This patient actually came into the office for an annual visit. There was nothing ground-shaking discussed….
This patient is on no meds that are not supplements. There are no prescriptions – and yet we supposedly discussed 90 day supplies from Brewer’s Pharmacy in Bainesville. There is no pharmacy nor town anywhere around here that even remotely sounds like either one. A quick google search revealed a Bainesville MD, far away from where we are – but as far as I can tell there is no Brewer’s Pharmacy there – the only one in the country I could find was in deep rural Alabama.
The last paragraph was literally the only part of this entire write up which was accurate…
This is what I do know however
1) Had I signed this and it went in his chart, if he ever applied to anything like life insurance – it would have been denied instantly. And they do not do seconds and excuses. When you are done, you are done. If you are on XXX and have YYY – you are getting no life insurance. THE END.
2) This is yet another “time saver” that is actually taking way more time for those of us who are conscientious. I spend all kinds of time digging through these looking for mistakes so as not to goon my patient and their future. However, I can guarantee you that as hard as I try – mistakes have gotten through. Furthermore, AI will very soon be used for insurance medical chart evaluation for actuarial purpose. Just think what will be generated.
3) These systems record the exact amount of time with the patients. I am hearing from various colleagues all over the place that this timing is being used to pressure docs to get them in and get them out even faster. That has not happened to me yet – but I am sure the bell will toll very soon.

STORED DATA »
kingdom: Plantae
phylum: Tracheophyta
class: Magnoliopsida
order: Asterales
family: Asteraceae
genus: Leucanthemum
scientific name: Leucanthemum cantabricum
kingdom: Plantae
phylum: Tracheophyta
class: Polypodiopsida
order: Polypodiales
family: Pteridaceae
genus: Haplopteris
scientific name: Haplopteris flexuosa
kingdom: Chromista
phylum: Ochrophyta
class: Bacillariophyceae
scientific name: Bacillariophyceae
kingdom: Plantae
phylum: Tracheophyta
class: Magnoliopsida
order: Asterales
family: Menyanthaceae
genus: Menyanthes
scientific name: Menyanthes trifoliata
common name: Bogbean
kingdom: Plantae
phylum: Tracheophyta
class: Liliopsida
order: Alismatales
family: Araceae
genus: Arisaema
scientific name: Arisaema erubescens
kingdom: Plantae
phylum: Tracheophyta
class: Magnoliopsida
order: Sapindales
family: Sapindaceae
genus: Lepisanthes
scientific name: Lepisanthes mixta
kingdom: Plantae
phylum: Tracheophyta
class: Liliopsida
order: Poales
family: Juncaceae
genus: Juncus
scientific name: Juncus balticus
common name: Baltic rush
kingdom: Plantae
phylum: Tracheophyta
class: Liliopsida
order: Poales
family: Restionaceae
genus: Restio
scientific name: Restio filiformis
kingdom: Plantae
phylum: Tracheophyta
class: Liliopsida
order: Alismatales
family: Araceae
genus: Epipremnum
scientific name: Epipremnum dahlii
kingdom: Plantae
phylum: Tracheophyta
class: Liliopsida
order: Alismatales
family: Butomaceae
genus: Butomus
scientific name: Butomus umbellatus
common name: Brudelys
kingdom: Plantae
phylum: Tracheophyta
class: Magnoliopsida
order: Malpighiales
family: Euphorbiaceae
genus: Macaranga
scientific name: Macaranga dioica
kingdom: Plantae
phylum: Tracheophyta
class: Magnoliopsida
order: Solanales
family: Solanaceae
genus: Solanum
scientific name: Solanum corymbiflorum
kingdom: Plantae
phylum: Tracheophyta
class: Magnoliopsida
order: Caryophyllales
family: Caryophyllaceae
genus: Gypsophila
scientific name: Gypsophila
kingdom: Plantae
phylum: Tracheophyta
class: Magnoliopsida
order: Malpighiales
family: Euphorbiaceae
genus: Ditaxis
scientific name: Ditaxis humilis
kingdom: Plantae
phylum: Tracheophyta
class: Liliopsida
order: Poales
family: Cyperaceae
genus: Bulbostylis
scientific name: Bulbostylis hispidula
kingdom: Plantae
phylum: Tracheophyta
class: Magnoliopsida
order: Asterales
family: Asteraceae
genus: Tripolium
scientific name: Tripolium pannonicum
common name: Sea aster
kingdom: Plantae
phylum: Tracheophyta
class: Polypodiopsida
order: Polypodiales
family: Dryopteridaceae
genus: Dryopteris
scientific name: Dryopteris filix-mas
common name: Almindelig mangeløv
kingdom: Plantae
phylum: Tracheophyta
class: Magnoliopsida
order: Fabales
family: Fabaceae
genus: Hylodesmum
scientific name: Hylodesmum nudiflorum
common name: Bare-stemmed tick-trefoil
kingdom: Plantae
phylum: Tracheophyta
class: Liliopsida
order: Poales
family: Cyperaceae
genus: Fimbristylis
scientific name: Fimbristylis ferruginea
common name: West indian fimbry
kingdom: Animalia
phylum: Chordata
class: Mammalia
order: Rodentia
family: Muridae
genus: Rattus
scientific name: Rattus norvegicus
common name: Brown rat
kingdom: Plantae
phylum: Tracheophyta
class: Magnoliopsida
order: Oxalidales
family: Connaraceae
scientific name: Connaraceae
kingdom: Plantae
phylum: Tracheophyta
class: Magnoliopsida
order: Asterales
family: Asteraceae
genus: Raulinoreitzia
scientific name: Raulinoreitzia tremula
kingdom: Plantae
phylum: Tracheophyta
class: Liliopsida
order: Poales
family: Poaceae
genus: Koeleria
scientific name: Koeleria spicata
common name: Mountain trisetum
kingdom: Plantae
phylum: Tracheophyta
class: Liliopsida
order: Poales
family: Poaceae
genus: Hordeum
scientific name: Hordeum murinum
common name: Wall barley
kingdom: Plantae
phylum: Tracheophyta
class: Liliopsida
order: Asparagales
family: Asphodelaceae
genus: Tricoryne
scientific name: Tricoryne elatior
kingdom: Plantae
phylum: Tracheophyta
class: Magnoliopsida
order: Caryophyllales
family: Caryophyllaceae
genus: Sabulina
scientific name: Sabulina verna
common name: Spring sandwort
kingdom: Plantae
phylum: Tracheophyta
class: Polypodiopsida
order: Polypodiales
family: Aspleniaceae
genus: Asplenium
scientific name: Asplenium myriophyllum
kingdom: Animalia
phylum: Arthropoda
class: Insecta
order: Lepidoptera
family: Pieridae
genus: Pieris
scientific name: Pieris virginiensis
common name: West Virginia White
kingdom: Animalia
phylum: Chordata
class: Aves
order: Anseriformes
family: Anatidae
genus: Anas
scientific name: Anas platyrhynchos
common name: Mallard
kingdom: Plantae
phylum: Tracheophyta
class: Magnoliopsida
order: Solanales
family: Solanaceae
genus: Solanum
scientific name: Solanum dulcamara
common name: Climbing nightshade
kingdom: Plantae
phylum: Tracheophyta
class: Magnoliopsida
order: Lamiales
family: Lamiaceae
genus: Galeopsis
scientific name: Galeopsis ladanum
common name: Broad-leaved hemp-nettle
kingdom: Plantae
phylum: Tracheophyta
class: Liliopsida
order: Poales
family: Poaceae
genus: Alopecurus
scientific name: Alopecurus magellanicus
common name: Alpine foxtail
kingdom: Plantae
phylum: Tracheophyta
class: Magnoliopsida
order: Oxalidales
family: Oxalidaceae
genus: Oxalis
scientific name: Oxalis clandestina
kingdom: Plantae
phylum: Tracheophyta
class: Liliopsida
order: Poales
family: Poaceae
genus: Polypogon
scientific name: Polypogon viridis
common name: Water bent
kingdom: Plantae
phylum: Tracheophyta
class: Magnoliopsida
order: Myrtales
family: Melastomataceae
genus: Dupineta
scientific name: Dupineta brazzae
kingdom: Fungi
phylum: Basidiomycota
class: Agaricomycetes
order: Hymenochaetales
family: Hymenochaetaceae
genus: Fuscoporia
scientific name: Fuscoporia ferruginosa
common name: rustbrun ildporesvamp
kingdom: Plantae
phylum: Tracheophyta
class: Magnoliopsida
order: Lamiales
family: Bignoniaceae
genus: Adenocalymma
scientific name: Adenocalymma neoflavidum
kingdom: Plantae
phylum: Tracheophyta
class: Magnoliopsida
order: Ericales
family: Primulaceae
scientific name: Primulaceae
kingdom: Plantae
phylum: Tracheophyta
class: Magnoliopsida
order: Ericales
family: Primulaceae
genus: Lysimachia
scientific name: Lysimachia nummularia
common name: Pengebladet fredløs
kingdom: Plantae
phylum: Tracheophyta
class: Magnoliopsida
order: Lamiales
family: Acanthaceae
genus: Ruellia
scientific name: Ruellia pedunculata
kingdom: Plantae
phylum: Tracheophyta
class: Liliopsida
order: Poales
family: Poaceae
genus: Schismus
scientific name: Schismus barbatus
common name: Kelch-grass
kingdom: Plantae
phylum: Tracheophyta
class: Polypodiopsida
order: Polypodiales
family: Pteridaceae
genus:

WHAT THE TASK ASKS » Carry on the piece about the inaccurate AI-written visit note from where it stops.

RESPONSE TO THE TASK »
4) When I started 35 years ago – my notes were done with me stepping out of the room and recording the visit in a hand held device run by duracells. It was then transcribed by secretary on paper with a Selectric. The actual hard copy tapes were completely magnetically scrubbed at the end of every day by the transcriptionist. Compare that energy usage to what this technology is obviously requiring. Furthermore, I have occasion to revisit old notes from that era all the time – I know instantly what happened on that patient visit in 1987. There is a paragraph or two and that is that. Compare to today – the note generated from the above will be 5-6 back and front pages literally full of gobbledy gook with important data scattered all over the place. Most of the time, I completely give up trying to use these newer documents for anything useful. And again just think about the actual energy used for this.
5) This recording is going somewhere and this has never been really explained to me. Who has access? How long do they have it? Is it being erased? Have the patients truly signed off on this?
6) This is the most concerning. I have no idea at all where the system got this entire story in her chart. Because of the fake “Frank Capra movie” style names in the document I have a very unsettled feeling this is from a movie, TV show, or novel. Is it possible that this AI is pulling things “it has heard” from these kinds of sources? I have asked. This is not the first time. The IT people cannot tell me this is not happening.
I have no idea why there is such a push to do this – this is insane. Why the leaders of my profession and our Congress are all behind this is a complete mystery.
2 As this extract shows, what was intended was better fleecing of patients. But the bean-counters overlooked that doctors have agency and might not embrace the MBAs’ priorities. One example via a 2013 post, Coming Corporate Control of Medicine Will Throw Patients Under the Bus:
One of the most effective scare techniques employed to preserve our grotesquely inefficient, overpriced health care system has been to invoke the red peril of “socialized medicine”….
In fact, business freedom here increasingly means the God-given right to exploit the vulnerability of the public. The example slouching into view is more corporate control over the practice of medicine. And based on the previews, it will make the horrors falsely attributed to socialized medicine look pale….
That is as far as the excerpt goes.